Growing up in Israel, soldiers were like gods, with their sharp uniforms, special shoes and barrette, unit emblems and all. Each one of them better looking than the other; they are all tall, charming, handsome, bright. As a child, you learn to look up to them with awe; you know they do “what they must” and at any moment, might be called to give the “ultimate sacrifice”, just so you can have a state and a safe home. You’re taught the verse “bemotam tzivu lanu et hachayim” – ‘dying, they commanded life to us’, and soon, though you don’t quite understand it, you hear it – and maybe even have the honor to recite it – especially on Yom Hazikaron, Memorial Day, when you stand respectfully, dressed in a white collared shirts and dark bottoms, to read mournful, heartbreaking stories, under the watchful eye of your teacher, her eyes hidden behind thick sunglasses.

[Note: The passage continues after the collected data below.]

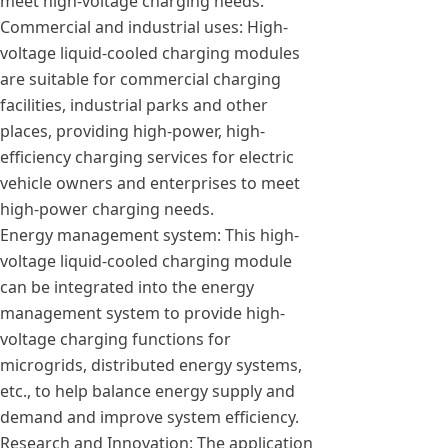
meet high-voltage charging needs.
Commercial and industrial uses: High-
voltage liquid-cooled charging modules
are suitable for commercial charging
facilities, industrial parks and other
places, providing high-power, high-
efficiency charging services for electric
vehicle owners and enterprises to meet
high-power charging needs.
Energy management system: This high-
voltage liquid-cooled charging module
can be integrated into the energy
management system to provide high-
voltage charging functions for
microgrids, distributed energy systems,
etc., to help balance energy supply and
demand and improve system efficiency.
Research and Innovation: The application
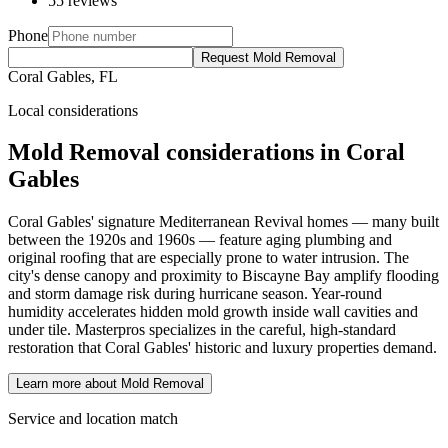
55 reviews
Phone
Request Mold Removal
Coral Gables, FL
Local considerations
Mold Removal considerations in Coral
Gables
Coral Gables' signature Mediterranean Revival homes — many built
between the 1920s and 1960s — feature aging plumbing and
original roofing that are especially prone to water intrusion. The
city's dense canopy and proximity to Biscayne Bay amplify flooding
and storm damage risk during hurricane season. Year-round
humidity accelerates hidden mold growth inside wall cavities and
under tile. Masterpros specializes in the careful, high-standard
restoration that Coral Gables' historic and luxury properties demand.
Learn more about Mold Removal
Service and location match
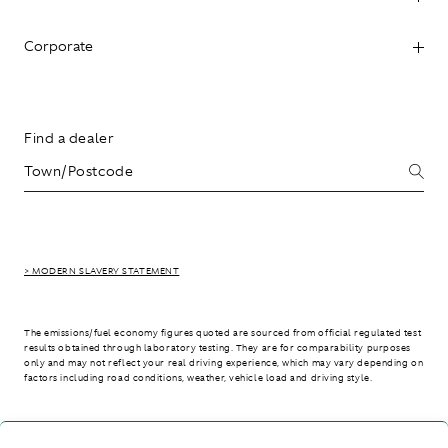
Corporate
Find a dealer
> MODERN SLAVERY STATEMENT
The emissions/fuel economy figures quoted are sourced from official regulated test
results obtained through laboratory testing. They are for comparability purposes
only and may not reflect your real driving experience, which may vary depending on
factors including road conditions, weather, vehicle load and driving style.
> WLTP - CONSUMPTION AND EMISSION VALUES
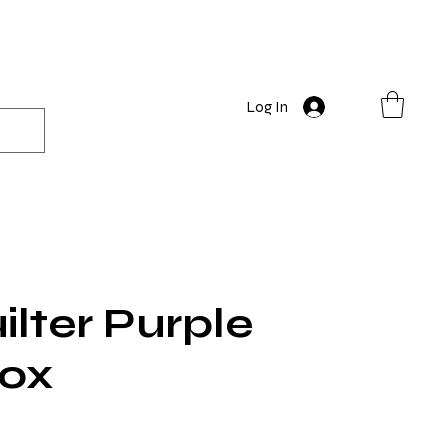
Log In
lter Purple
Box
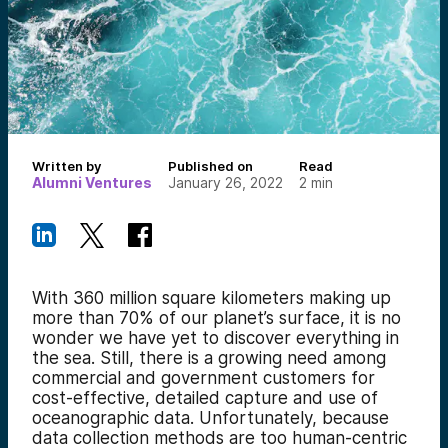
Written by
Published on
Read
Alumni Ventures
January 26, 2022
2
min
With 360 million square kilometers making up
more than 70% of our planet’s surface, it is no
wonder we have yet to discover everything in
the sea. Still, there is a growing need among
commercial and government customers for
cost-effective, detailed capture and use of
oceanographic data. Unfortunately, because
data collection methods are too human-centric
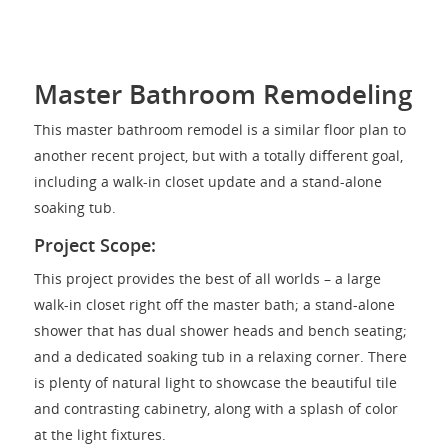
Master Bathroom Remodeling
This master bathroom remodel is a similar floor plan to
another recent project, but with a totally different goal,
including a walk-in closet update and a stand-alone
soaking tub.
Project Scope:
This project provides the best of all worlds – a large
walk-in closet right off the master bath; a stand-alone
shower that has dual shower heads and bench seating;
and a dedicated soaking tub in a relaxing corner. There
is plenty of natural light to showcase the beautiful tile
and contrasting cabinetry, along with a splash of color
at the light fixtures.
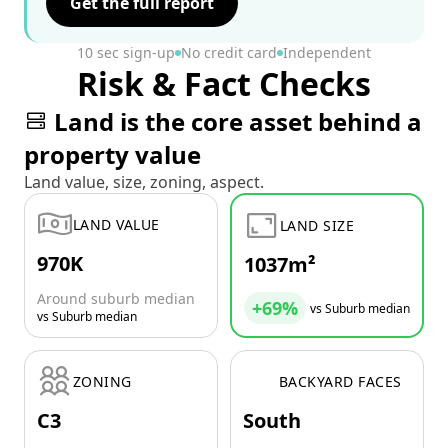
Get the full report
10 sec sign-up
No credit card
Independent
Risk & Fact Checks
Land is the core asset behind a
property value
Land value, size, zoning, aspect.
LAND VALUE
LAND SIZE
970K
1037m²
Around suburb median
+69%
vs Suburb median
vs Suburb median
ZONING
BACKYARD FACES
C3
South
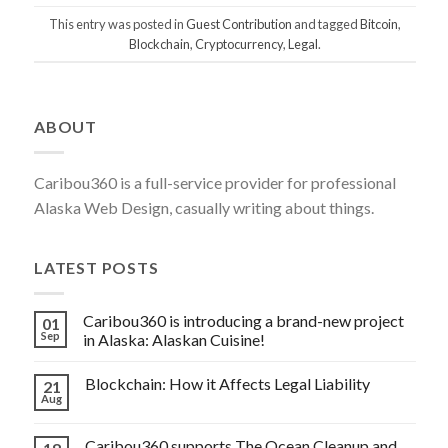
This entry was posted in
Guest Contribution
and tagged
Bitcoin
,
Blockchain
,
Cryptocurrency
,
Legal
.
Post
ABOUT
navigation
Caribou360 is a full-service provider for professional
Alaska Web Design, casually writing about things.
LATEST POSTS
Caribou360 is introducing a brand-new project
01
Sep
in Alaska: Alaskan Cuisine!
Blockchain: How it Affects Legal Liability
21
Aug
Caribou360 supports The Ocean Cleanup and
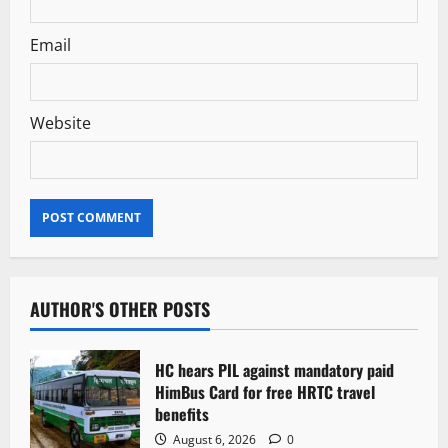
Email
Website
AUTHOR'S OTHER POSTS
HC hears PIL against mandatory paid
HimBus Card for free HRTC travel
benefits
August 6, 2026
0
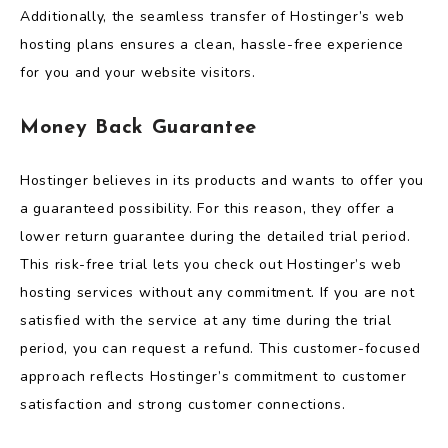
Additionally, the seamless transfer of Hostinger’s web
hosting plans ensures a clean, hassle-free experience
for you and your website visitors.
Money Back Guarantee
Hostinger believes in its products and wants to offer you
a guaranteed possibility. For this reason, they offer a
lower return guarantee during the detailed trial period.
This risk-free trial lets you check out Hostinger’s web
hosting services without any commitment. If you are not
satisfied with the service at any time during the trial
period, you can request a refund. This customer-focused
approach reflects Hostinger’s commitment to customer
satisfaction and strong customer connections.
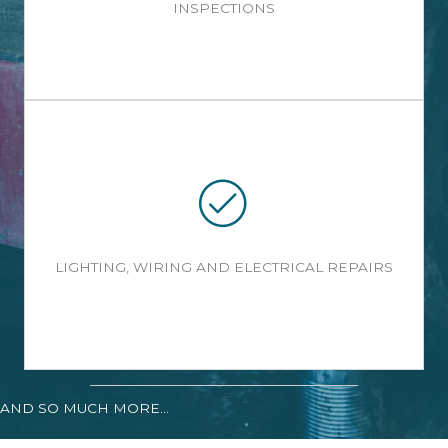
INSPECTIONS
LIGHTING, WIRING AND ELECTRICAL REPAIRS
AND SO MUCH MORE...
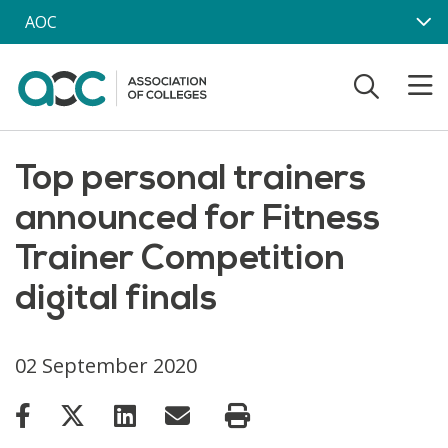
Skip to main content
AOC
Top personal trainers
announced for Fitness
Trainer Competition
digital finals
02 September 2020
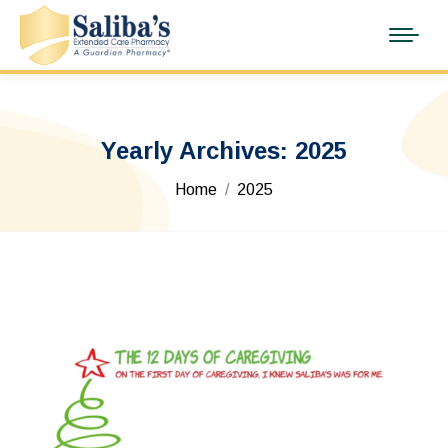
Yearly Archives:
2025
You are here:
Home
2025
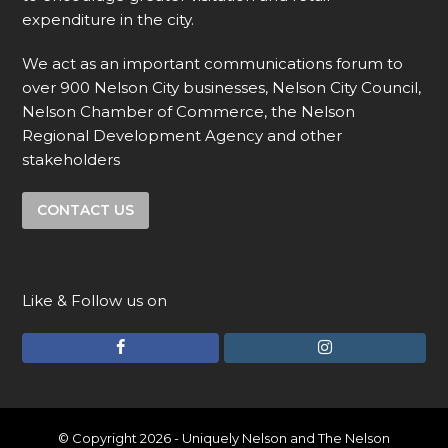
expenditure in the city.
We act as an important communications forum to
over 900 Nelson City businesses, Nelson City Council,
Nelson Chamber of Commerce, the Nelson
Regional Development Agency and other
stakeholders
CONTACT US
Like & Follow us on
F
I
a
n
c
s
e
t
© Copyright 2026 - Uniquely Nelson and The Nelson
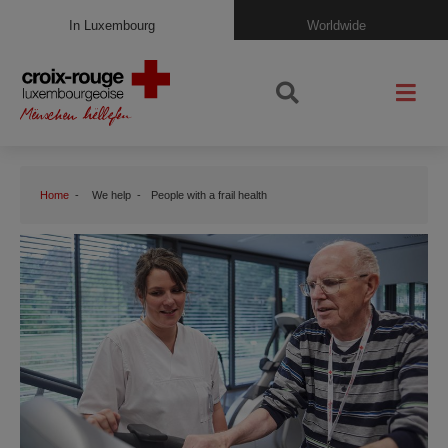
In Luxembourg
Worldwide
Home
We help
People with a frail health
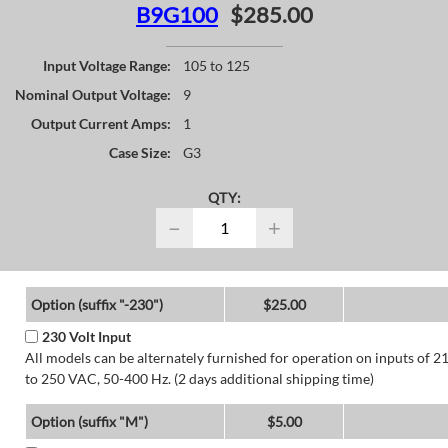
B9G100
$285.00
Input Voltage Range:
105 to 125
Nominal Output Voltage:
9
Output Current Amps:
1
Case Size:
G3
QTY:
−
+
Option (suffix "-230")
$25.00
230 Volt Input
All models can be alternately furnished for operation on inputs of 2
to 250 VAC, 50-400 Hz. (2 days additional shipping time)
Option (suffix "M")
$5.00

It sucks that they have to die, but you’re ten or twelve, and they are giants of 18, 19 and 20, and you think, so it goes. Then you become 20, 21 and 22, and the name in the dark frame is your friend, your classmate, the guy you dance with, joke with, thought you’d have forever with to chat again at a street corner of your neighborhood; and you meet his parents, who turned ancient over night, at the cemetery gate and shiv’a calls; and you and your friends hug each other and cry together, and you think you’re all adults and so very grown-up, and this is “the price we all must pay”, and so it goes and so it must go-on.
And then one day, all of a sudden, you are your teacher; the one who came to school on Yom Hazikaron in her dark sunglasses so no one will see her red eyes; the one who asked the students to read the heart wrenching poetry so no one will hear her broken voice. You look back at your friend’s faded photos and it just hits you; and you realize that those mighty soldiers are just kids; and you’re tired of tragedies and pain, and poignant stories and touching poetry; and you know this is not how it goes; this it not how it has to go; and your heart doubly breaks, for the loss itself and for its continuation; and for the first time you stop and wonder, if maybe, after all, when they commanded us life, didn’t they also ask us to at least make a better effort in finding another way.